If John can be taken to the future to measure a temple that did not exis, as Ice argues, then John could have been taken to Jerusalem in a vision to measure the temple that was still standing. The burden of proof is on Ice, Price, and Hitchcock to demonstrate from Scripture that a distant future rebuilt temple is in view in the three passages used by Tommy in support of his claim that the New Testament teaches that Scripture predicts and requires that another temple be built during a post-rapture tribulation period. As was noted above, Ice and Price admit there is no mention of a rebuilt temple in the New Testament. On this point, they are correct.

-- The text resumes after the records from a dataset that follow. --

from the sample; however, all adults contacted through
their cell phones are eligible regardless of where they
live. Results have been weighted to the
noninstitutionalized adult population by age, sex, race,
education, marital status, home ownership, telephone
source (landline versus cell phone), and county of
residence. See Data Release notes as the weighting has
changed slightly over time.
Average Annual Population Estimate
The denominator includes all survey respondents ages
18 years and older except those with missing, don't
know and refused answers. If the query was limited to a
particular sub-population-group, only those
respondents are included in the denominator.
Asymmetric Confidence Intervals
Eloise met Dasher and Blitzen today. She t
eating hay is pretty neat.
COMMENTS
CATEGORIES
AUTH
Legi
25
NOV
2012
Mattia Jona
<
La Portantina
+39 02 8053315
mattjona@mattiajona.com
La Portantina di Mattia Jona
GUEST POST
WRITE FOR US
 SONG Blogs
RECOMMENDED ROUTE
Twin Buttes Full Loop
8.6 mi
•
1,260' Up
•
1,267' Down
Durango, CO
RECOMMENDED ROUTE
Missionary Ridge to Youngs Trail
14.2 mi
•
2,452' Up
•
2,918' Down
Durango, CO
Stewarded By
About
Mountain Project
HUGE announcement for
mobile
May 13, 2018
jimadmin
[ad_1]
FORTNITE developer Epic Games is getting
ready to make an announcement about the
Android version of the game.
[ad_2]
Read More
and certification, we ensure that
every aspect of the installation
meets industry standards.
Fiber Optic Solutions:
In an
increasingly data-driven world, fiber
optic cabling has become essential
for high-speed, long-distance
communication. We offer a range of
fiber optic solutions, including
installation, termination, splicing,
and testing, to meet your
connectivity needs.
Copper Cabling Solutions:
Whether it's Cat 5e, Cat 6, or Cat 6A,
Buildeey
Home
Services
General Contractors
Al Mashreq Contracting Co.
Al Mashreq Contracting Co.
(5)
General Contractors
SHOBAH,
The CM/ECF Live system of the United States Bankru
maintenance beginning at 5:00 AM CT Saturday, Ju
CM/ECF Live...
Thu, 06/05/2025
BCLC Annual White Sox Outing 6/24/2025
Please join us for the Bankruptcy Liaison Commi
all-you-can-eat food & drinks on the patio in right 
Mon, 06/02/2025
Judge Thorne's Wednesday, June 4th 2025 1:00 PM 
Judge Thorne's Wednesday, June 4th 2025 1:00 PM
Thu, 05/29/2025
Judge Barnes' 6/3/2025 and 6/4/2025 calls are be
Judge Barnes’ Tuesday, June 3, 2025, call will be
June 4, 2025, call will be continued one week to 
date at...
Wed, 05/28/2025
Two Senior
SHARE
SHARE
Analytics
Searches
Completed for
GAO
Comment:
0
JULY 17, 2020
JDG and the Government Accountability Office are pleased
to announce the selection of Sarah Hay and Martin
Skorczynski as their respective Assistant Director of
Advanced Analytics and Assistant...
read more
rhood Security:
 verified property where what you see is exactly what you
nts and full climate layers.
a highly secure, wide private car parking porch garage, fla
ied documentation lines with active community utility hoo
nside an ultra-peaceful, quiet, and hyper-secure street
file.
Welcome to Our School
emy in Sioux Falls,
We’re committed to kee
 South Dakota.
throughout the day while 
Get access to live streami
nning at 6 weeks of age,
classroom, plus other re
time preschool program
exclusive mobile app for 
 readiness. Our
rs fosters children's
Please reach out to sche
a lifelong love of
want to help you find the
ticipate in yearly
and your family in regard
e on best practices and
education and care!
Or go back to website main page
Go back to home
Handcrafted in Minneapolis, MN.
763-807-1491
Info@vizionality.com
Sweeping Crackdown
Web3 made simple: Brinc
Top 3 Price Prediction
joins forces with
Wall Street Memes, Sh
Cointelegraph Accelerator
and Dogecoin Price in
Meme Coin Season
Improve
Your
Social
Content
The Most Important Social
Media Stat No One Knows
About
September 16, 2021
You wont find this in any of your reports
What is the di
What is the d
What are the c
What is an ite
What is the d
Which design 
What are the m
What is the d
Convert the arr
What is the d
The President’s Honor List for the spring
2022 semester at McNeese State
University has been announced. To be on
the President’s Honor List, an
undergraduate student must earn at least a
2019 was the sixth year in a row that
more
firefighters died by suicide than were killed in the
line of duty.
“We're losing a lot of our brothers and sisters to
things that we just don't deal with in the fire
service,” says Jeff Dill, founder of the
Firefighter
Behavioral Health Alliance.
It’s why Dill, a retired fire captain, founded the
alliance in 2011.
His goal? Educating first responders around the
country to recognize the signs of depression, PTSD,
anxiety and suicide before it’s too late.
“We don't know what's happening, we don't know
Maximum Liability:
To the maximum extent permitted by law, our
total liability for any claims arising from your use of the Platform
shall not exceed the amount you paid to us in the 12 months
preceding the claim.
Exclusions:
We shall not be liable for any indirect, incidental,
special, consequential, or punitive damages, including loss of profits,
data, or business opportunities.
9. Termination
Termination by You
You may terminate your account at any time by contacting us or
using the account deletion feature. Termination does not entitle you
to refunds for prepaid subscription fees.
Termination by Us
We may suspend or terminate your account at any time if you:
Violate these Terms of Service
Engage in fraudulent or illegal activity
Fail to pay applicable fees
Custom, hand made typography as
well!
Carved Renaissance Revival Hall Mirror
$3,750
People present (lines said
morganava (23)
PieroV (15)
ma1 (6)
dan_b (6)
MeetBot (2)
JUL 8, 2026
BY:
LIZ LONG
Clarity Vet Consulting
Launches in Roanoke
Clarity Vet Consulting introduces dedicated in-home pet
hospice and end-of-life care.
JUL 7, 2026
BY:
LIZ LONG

After measuring the physical temple in Jerusalem, which would be destroyed a few years later in A.D. 70, the locale of the temple changes from earth to heaven (Rev. 11:19; 14:15, 17; 15:5, 6; etc.), from a temple of stone to the temple of the Lord Jesus Christ. Dispensationalists are always trying to rebuild the past with old wine skins. Jesus told His religious critics that he is the replacement for the temple:

The Jews then said to Him, “What sign do You show us as your authority for doing these things?” Jesus answered them, “Destroy this temple, and in three days I will raise it up.” The Jews then said, “It took forty-six years to build this temple, and will You raise it up in three days?” But He was speaking of the temple of His body. So when He was raised from the dead, His disciples remembered that He said this; and they believed the Scripture and the word which Jesus had spoken.” (John 2:18–22).

Once again, Tommy Ice is wrong in his analysis. There are no verses in the New Testament that say anything about a rebuilt temple.